### PROBLEM REQUIREMENTS
In this exercise, every entry is to be copied exactly.

*** Opening of MATERIAL FOR THIS TASK ***

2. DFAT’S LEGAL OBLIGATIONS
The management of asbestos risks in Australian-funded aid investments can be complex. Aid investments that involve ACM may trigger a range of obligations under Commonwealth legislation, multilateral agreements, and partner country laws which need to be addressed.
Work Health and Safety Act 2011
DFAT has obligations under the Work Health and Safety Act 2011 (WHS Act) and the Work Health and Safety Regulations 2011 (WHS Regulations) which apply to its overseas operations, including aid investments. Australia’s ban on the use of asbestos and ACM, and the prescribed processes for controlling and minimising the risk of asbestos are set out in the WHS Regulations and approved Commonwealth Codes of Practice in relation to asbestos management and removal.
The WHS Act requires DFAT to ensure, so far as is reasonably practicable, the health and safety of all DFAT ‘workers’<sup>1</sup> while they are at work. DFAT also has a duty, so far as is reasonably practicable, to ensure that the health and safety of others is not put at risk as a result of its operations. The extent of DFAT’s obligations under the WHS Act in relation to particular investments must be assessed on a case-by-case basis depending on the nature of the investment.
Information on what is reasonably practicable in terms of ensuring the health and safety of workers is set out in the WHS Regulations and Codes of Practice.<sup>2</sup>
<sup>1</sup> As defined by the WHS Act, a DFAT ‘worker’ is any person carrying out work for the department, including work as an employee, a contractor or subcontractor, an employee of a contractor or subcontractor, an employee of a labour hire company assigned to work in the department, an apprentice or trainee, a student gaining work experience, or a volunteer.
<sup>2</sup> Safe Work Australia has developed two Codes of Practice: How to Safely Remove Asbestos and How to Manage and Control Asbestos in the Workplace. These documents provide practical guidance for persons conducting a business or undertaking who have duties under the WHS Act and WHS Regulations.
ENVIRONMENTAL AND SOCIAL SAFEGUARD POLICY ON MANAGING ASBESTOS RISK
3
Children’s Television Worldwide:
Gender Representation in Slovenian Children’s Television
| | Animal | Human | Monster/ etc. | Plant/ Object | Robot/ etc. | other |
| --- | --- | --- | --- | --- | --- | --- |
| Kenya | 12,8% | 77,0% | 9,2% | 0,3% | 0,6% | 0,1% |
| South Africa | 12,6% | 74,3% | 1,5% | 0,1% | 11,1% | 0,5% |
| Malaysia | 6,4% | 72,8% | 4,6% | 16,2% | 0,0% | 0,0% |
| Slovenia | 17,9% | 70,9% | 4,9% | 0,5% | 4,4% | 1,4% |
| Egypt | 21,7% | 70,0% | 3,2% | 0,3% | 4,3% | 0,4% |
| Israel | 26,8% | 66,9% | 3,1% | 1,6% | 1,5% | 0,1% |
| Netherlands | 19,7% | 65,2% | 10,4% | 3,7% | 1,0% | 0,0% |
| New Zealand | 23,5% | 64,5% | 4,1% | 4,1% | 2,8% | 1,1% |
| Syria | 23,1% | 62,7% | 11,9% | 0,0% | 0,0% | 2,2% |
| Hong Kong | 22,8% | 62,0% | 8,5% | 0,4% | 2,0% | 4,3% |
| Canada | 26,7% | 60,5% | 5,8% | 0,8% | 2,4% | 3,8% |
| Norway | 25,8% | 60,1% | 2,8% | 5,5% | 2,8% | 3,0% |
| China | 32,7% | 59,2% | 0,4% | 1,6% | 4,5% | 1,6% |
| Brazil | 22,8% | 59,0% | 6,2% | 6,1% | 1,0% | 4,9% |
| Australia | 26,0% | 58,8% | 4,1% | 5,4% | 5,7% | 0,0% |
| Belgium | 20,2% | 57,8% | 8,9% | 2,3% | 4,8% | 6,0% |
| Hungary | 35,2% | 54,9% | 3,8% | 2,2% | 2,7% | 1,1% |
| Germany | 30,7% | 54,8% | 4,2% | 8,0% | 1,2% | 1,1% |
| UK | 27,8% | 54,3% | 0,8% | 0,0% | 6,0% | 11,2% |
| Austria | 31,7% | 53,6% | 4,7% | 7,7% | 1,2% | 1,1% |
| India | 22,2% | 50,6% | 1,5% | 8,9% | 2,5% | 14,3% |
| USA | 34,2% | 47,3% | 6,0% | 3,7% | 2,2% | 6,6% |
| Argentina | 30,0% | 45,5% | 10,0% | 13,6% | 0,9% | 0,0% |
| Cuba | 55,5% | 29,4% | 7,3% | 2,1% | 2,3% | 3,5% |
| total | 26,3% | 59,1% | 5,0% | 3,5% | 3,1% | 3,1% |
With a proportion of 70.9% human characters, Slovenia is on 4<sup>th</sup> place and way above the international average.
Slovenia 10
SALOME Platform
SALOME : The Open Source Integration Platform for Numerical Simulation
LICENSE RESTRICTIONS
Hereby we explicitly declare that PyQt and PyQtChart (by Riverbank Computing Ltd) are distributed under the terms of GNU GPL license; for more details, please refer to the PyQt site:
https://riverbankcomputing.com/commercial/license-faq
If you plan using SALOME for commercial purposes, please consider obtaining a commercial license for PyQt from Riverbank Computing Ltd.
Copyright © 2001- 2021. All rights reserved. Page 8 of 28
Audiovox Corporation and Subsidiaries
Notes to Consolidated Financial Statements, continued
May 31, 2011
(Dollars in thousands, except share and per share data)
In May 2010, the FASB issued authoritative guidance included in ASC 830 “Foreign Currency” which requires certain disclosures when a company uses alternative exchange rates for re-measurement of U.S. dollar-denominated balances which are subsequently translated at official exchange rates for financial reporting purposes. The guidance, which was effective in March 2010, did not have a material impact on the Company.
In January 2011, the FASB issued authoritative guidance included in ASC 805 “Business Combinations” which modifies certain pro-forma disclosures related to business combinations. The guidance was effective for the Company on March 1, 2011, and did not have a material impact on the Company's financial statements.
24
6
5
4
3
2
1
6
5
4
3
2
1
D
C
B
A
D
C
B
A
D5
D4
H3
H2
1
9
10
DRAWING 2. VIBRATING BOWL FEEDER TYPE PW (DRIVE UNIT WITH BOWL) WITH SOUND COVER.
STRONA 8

*** Close of MATERIAL FOR THIS TASK ***

### ANSWER SPACE
2. DFAT’S LEGAL OBLIGATIONS
The management of asbestos risks in Australian-funded aid investments can be complex. Aid investments that involve ACM may trigger a range of obligations under Commonwealth legislation, multilateral agreements, and partner country laws which need to be addressed.
Work Health and Safety Act 2011
DFAT has obligations under the Work Health and Safety Act 2011 (WHS Act) and the Work Health and Safety Regulations 2011 (WHS Regulations) which apply to its overseas operations, including aid investments. Australia’s ban on the use of asbestos and ACM, and the prescribed processes for controlling and minimising the risk of asbestos are set out in the WHS Regulations and approved Commonwealth Codes of Practice in relation to asbestos management and removal.
The WHS Act requires DFAT to ensure, so far as is reasonably practicable, the health and safety of all DFAT ‘workers’<sup>1</sup> while they are at work. DFAT also has a duty, so far as is reasonably practicable, to ensure that the health and safety of others is not put at risk as a result of its operations. The extent of DFAT’s obligations under the WHS Act in relation to particular investments must be assessed on a case-by-case basis depending on the nature of the investment.
Information on what is reasonably practicable in terms of ensuring the health and safety of workers is set out in the WHS Regulations and Codes of Practice.<sup>2</sup>
<sup>1</sup> As defined by the WHS Act, a DFAT ‘worker’ is any person carrying out work for the department, including work as an employee, a contractor or subcontractor, an employee of a contractor or subcontractor, an employee of a labour hire company assigned to work in the department, an apprentice or trainee, a student gaining work experience, or a volunteer.
<sup>2</sup> Safe Work Australia has developed two Codes of Practice: How to Safely Remove Asbestos and How to Manage and Control Asbestos in the Workplace. These documents provide practical guidance for persons conducting a business or undertaking who have duties under the WHS Act and WHS Regulations.
ENVIRONMENTAL AND SOCIAL SAFEGUARD POLICY ON MANAGING ASBESTOS RISK
3
Children’s Television Worldwide:
Gender Representation in Slovenian Children’s Television
| | Animal | Human | Monster/ etc. | Plant/ Object | Robot/ etc. | other |
| --- | --- | --- | --- | --- | --- | --- |
| Kenya | 12,8% | 77,0% | 9,2% | 0,3% | 0,6% | 0,1% |
| South Africa | 12,6% | 74,3% | 1,5% | 0,1% | 11,1% | 0,5% |
| Malaysia | 6,4% | 72,8% | 4,6% | 16,2% | 0,0% | 0,0% |
| Slovenia | 17,9% | 70,9% | 4,9% | 0,5% | 4,4% | 1,4% |
| Egypt | 21,7% | 70,0% | 3,2% | 0,3% | 4,3% | 0,4% |
| Israel | 26,8% | 66,9% | 3,1% | 1,6% | 1,5% | 0,1% |
| Netherlands | 19,7% | 65,2% | 10,4% | 3,7% | 1,0% | 0,0% |
| New Zealand | 23,5% | 64,5% | 4,1% | 4,1% | 2,8% | 1,1% |
| Syria | 23,1% | 62,7% | 11,9% | 0,0% | 0,0% | 2,2% |
| Hong Kong | 22,8% | 62,0% | 8,5% | 0,4% | 2,0% | 4,3% |
| Canada | 26,7% | 60,5% | 5,8% | 0,8% | 2,4% | 3,8% |
| Norway | 25,8% | 60,1% | 2,8% | 5,5% | 2,8% | 3,0% |
| China | 32,7% | 59,2% | 0,4% | 1,6% | 4,5% | 1,6% |
| Brazil | 22,8% | 59,0% | 6,2% | 6,1% | 1,0% | 4,9% |
| Australia | 26,0% | 58,8% | 4,1% | 5,4% | 5,7% | 0,0% |
| Belgium | 20,2% | 57,8% | 8,9% | 2,3% | 4,8% | 6,0% |
| Hungary | 35,2% | 54,9% | 3,8% | 2,2% | 2,7% | 1,1% |
| Germany | 30,7% | 54,8% | 4,2% | 8,0% | 1,2% | 1,1% |
| UK | 27,8% | 54,3% | 0,8% | 0,0% | 6,0% | 11,2% |
| Austria | 31,7% | 53,6% | 4,7% | 7,7% | 1,2% | 1,1% |
| India | 22,2% | 50,6% | 1,5% | 8,9% | 2,5% | 14,3% |
| USA | 34,2% | 47,3% | 6,0% | 3,7% | 2,2% | 6,6% |
| Argentina | 30,0% | 45,5% | 10,0% | 13,6% | 0,9% | 0,0% |
| Cuba | 55,5% | 29,4% | 7,3% | 2,1% | 2,3% | 3,5% |
| total | 26,3% | 59,1% | 5,0% | 3,5% | 3,1% | 3,1% |
With a proportion of 70.9% human characters, Slovenia is on 4<sup>th</sup> place and way above the international average.
Slovenia 10
SALOME Platform
SALOME : The Open Source Integration Platform for Numerical Simulation
LICENSE RESTRICTIONS
Hereby we explicitly declare that PyQt and PyQtChart (by Riverbank Computing Ltd) are distributed under the terms of GNU GPL license; for more details, please refer to the PyQt site:
https://riverbankcomputing.com/commercial/license-faq
If you plan using SALOME for commercial purposes, please consider obtaining a commercial license for PyQt from Riverbank Computing Ltd.
Copyright © 2001- 2021. All rights reserved. Page 8 of 28
Audiovox Corporation and Subsidiaries
Notes to Consolidated Financial Statements, continued
May 31, 2011
(Dollars in thousands, except share and per share data)
In May 2010, the FASB issued authoritative guidance included in ASC 830 “Foreign Currency” which requires certain disclosures when a company uses alternative exchange rates for re-measurement of U.S. dollar-denominated balances which are subsequently translated at official exchange rates for financial reporting purposes. The guidance, which was effective in March 2010, did not have a material impact on the Company.
In January 2011, the FASB issued authoritative guidance included in ASC 805 “Business Combinations” which modifies certain pro-forma disclosures related to business combinations. The guidance was effective for the Company on March 1, 2011, and did not have a material impact on the Company's financial statements.
24
6
5
4
3
2
1
6
5
4
3
2
1
D
C
B
A
D
C
B
A
D5
D4
H3
H2
1
9
10
DRAWING 2. VIBRATING BOWL FEEDER TYPE PW (DRIVE UNIT WITH BOWL) WITH SOUND COVER.
STRONA 8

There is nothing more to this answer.